I was reading the other day in a Christian magazine article a critique of Christians being perceived as “nice” – in particular, that we have far too often replaced the work “love” with “nice”. I think there is some truth in this.

So many churches seem to insist on being nice, being acceptable, being lovely people, that they forget the challenge that is a significant part of Christianity. Jesus was always challenging people – telling them to give up their wealth, or to pay back extortion charges. Jesus didn’t seem to take the “being nice” gospel to heart, so why should we?

Of course, there is a problem that we have Jesus' – and Paul's – words through 2000 years, different cultures, different languages. This means that we so often miss how rude they were to others. Calling someone a “whitewashed tomb” may not seem particularly bad, but it would have been extremely offensive.

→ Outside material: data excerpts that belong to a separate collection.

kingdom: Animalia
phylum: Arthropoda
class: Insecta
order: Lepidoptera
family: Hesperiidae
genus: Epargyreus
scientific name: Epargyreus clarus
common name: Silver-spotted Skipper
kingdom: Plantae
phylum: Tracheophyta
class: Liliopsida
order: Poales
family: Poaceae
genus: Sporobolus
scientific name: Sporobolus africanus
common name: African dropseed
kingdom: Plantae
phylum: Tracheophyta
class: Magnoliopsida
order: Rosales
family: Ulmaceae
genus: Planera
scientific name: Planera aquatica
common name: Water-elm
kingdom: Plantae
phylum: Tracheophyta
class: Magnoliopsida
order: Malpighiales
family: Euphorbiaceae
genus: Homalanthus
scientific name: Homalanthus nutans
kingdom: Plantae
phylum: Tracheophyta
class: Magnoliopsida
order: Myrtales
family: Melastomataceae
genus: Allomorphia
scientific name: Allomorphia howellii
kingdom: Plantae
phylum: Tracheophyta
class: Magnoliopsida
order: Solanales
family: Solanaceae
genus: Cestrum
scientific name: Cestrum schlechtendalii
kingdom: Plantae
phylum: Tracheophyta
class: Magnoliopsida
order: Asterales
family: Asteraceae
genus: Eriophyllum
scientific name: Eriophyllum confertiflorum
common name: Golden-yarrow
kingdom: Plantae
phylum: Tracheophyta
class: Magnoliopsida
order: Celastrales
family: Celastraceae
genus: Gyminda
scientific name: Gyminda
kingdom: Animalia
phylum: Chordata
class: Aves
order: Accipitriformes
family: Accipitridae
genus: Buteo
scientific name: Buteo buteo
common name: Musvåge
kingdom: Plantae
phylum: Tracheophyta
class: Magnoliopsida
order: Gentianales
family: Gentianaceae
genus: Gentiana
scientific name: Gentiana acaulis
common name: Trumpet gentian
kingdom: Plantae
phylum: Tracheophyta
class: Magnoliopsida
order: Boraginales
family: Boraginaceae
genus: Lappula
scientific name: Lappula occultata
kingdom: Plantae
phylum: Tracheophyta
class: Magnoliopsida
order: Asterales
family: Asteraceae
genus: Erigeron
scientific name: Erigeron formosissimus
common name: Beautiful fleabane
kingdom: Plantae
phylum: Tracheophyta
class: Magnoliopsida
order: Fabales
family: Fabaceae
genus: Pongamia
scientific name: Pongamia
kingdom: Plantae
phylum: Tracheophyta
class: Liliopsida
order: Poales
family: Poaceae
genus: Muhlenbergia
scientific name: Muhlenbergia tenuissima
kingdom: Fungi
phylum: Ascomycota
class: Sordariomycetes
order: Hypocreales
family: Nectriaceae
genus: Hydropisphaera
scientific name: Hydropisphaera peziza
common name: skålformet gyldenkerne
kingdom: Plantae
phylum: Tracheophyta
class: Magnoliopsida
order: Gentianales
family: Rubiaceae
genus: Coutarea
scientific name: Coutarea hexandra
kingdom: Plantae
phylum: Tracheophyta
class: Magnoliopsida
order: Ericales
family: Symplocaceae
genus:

More like a polished turd in today’s language – this was not the sort of thing to call respected members of the temple.

I know there are some who would argue the opposite to this – that churches are not “nice” to them, because they have suffered so much at the hands of church members and leaders. Actually, this is, I think, another aspect of this “niceness” culture. If you don’t “fit in”, then you are “not nice”, and so must be driven away, because church is all about being “nice”. And you end up with the Stepford Wives church, where fitting in, behaving, conforming is what you do.

Christianity is radical. Christianity says that people of all sorts of divergent positions and views are all part of the same family. Christianity says that challenging the world, the systems, the structures, the wrong in the world is important. Christianity says that being offensive – calling people polished turds or foetid piles of excrement – is appropriate if that is how people are behaving.

It means that discussing the truth about priests who abuse young children should not be kept behind closed doors, for fear of having to discuss things that were not nice. Christianity is about facing up to the truth, declaring Gods truth and challenging the wrong, and doing this in strong terms. At the same time, it does not mean taking our own pathetic foibles, claiming divine approval for them, and abusing people who do not fit in. Lets be honest, nobody “fits in”. We need to accept that, not try to squeeze people into a mould.

So stop being “nice”. Or rather, stop claiming your “niceness” is Christian. Christianity isn’t nice.